4. MCP is the right interface
I tried REST-API integration first. It worked, but had a kind of seam — the agent had to "think about" calling an API. Once I switched to MCP, payments became indistinguishable from any other tool call in the agent's repertoire. That seamlessness is what unlocks real use.
If you are building something similar
The pattern generalizes:
- Pick a non-custodial wallet provider. If MoltPe fits, great. If not, see the agentic wallet comparison.
- Set a small spending policy first. $1/day is fine for an early agent.

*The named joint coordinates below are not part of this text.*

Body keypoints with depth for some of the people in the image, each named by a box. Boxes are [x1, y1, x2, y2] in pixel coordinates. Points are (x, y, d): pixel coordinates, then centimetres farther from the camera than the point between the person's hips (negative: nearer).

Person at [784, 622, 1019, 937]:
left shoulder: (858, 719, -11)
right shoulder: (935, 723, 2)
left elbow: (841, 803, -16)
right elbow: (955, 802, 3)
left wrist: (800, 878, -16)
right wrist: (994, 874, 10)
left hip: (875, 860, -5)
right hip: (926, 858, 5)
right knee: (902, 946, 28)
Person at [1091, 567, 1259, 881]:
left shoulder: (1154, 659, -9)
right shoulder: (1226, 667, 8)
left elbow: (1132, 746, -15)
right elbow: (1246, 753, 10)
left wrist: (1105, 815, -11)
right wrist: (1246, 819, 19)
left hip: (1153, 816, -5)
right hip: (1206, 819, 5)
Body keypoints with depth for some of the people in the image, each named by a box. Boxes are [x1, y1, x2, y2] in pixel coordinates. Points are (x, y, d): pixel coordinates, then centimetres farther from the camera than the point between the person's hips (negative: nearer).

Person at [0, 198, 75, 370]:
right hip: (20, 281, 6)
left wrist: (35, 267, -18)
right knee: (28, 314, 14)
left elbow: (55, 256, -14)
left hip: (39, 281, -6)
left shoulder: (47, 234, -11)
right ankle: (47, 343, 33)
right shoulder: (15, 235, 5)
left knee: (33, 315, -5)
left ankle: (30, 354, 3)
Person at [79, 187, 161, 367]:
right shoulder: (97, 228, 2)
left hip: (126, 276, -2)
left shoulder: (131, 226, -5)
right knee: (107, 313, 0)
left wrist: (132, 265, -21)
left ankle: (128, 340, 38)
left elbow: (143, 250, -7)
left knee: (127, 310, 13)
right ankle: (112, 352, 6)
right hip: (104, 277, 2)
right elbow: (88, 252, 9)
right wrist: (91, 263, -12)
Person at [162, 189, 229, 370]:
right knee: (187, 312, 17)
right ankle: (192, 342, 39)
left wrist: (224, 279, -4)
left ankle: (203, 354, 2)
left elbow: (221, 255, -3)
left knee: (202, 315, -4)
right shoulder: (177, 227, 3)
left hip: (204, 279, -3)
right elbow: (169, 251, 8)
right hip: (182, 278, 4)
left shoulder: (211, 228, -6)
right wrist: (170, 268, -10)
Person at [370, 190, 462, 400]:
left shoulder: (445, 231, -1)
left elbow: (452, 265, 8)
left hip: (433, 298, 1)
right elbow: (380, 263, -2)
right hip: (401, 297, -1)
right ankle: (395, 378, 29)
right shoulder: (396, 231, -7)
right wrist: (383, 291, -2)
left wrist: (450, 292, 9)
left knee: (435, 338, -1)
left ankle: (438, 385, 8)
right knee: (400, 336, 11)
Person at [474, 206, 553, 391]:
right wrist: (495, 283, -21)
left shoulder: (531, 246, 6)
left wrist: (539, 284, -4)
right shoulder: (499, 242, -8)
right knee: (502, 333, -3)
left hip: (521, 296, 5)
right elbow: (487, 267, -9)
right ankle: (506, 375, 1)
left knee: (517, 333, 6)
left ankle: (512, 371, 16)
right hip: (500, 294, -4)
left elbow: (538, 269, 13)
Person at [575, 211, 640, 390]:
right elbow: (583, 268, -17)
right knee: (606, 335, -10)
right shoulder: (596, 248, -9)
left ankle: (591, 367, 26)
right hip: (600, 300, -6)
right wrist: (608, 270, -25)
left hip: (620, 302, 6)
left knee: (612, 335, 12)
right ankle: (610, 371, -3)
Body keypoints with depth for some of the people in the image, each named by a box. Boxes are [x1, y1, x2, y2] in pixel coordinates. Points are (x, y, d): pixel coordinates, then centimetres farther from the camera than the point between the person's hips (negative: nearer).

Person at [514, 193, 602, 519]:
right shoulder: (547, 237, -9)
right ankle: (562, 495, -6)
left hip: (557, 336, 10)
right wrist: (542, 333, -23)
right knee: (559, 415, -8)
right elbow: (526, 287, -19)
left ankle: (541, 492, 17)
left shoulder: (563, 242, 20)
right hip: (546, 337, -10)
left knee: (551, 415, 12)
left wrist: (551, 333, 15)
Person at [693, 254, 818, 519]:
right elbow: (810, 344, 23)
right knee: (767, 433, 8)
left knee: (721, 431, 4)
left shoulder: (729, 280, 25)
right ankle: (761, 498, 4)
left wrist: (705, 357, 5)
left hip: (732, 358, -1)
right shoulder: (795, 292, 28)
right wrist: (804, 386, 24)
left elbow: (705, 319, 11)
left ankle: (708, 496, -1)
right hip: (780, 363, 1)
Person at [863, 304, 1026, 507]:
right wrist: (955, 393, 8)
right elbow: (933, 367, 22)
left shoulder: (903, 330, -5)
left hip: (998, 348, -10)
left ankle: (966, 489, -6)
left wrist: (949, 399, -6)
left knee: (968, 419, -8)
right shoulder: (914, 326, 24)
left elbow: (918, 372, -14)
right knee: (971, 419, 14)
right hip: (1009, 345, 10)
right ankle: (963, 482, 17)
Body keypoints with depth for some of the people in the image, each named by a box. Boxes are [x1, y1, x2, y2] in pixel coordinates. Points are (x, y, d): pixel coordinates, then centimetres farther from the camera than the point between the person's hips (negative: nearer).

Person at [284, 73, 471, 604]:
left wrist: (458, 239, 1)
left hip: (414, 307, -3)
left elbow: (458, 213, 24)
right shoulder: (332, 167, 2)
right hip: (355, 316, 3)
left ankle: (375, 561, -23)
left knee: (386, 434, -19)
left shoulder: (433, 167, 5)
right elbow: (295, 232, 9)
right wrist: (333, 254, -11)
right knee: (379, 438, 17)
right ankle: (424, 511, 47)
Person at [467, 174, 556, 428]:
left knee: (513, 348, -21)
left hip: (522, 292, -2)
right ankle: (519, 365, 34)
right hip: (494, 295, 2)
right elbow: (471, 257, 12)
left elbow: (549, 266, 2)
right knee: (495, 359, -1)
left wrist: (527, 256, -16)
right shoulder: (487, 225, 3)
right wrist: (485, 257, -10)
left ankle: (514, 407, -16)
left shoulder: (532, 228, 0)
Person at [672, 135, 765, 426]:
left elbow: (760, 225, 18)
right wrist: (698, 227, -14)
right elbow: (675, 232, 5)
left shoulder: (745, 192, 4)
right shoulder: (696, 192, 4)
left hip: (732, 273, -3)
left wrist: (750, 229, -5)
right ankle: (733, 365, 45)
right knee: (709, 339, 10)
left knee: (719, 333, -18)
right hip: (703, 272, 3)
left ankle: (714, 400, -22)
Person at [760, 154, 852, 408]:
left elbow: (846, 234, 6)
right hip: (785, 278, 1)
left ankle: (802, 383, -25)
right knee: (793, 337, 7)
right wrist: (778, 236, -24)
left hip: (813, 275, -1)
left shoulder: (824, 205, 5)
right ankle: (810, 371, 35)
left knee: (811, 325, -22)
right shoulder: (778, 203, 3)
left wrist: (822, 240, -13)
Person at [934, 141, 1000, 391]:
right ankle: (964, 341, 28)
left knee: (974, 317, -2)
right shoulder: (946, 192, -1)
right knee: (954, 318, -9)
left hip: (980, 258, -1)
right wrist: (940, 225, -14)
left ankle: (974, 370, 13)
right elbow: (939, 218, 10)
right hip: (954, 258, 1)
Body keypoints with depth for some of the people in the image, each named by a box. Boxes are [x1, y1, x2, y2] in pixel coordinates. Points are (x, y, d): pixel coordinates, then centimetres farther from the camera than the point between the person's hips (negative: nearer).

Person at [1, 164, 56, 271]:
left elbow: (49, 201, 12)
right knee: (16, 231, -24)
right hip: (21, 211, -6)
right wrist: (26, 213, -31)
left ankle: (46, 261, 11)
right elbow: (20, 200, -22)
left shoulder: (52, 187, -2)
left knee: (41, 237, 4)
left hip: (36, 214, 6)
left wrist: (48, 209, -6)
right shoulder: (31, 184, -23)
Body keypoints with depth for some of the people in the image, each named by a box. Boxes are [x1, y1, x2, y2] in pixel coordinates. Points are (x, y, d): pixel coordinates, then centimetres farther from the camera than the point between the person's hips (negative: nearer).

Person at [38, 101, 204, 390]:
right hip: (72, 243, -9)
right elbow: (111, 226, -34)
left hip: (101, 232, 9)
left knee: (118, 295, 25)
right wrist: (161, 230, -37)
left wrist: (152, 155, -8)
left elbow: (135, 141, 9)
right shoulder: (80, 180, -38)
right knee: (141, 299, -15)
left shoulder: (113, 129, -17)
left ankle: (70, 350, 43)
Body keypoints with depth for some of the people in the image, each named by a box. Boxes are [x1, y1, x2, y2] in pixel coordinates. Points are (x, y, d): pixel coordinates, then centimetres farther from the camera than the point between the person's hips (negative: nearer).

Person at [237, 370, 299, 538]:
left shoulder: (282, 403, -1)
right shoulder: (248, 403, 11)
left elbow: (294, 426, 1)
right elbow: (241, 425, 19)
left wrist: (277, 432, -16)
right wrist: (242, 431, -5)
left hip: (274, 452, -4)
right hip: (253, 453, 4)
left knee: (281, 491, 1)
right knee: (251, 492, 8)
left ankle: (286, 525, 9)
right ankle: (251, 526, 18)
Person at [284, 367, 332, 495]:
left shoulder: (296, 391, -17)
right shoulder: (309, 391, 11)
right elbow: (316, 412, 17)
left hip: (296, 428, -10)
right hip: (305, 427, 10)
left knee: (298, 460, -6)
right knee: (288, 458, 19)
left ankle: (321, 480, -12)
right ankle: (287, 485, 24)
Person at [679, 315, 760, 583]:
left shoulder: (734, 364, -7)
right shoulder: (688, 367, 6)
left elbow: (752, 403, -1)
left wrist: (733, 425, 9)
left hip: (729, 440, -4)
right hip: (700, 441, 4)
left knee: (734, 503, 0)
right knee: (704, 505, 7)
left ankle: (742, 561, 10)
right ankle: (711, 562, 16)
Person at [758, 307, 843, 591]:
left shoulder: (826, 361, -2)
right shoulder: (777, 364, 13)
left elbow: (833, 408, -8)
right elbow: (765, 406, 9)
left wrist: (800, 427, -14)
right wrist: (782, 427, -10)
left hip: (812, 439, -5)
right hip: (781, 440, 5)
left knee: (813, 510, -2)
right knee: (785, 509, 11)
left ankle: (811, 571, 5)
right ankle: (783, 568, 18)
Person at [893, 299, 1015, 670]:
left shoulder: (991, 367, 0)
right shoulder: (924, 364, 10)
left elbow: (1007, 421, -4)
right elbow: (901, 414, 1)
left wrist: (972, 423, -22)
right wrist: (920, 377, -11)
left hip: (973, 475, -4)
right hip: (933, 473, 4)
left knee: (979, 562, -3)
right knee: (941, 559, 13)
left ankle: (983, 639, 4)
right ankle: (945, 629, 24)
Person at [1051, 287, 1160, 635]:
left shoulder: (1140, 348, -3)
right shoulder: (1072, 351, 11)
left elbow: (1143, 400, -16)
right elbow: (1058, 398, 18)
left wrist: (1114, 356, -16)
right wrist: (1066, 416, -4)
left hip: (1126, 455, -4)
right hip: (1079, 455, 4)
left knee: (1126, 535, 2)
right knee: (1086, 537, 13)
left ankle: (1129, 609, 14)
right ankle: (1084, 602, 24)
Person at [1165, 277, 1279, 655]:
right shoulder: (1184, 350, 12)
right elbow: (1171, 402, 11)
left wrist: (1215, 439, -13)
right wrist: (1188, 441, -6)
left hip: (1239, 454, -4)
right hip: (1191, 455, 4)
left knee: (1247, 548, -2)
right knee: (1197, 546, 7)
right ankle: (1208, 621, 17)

Increase it once you trust the agent's behavior.
- Use MCP if your agent framework supports it. Otherwise REST is fine.
- Watch the failure cases. The first few rejected transactions are the most informative thing about your agent.
None of this is theoretical. I run OpenClaw daily. It pays for things. The whole stack is open and free to start.
FAQ
Is OpenClaw open source?
OpenClaw is a personal experiment, not (currently) a product. The MoltPe side that OpenClaw integrates with is partially open — the reference implementation shows the integration pattern. If there is interest in publishing more of the OpenClaw runtime, ping me.
Can my agent use the same MCP server?
Yes. Any MCP-compatible client (Claude Desktop, Cursor, Windsurf, custom) can point at https://moltpe.com/mcp with the agent's API key. Each agent gets its own wallet, its own spending policy, and its own audit trail.
What if MoltPe is down?
MoltPe is non-custodial — the keys are split using Shamir Secret Sharing and you hold the shares needed to reconstruct your key. If the service were unavailable, your funds are still yours and recoverable. For uptime in the meantime, MoltPe operates on a standard cloud SLA stack.
Can OpenClaw receive payments too?
Yes. The MoltPe MCP server includes create_invoice and list_invoices. OpenClaw can issue invoices and check whether they have been paid, then act on the result.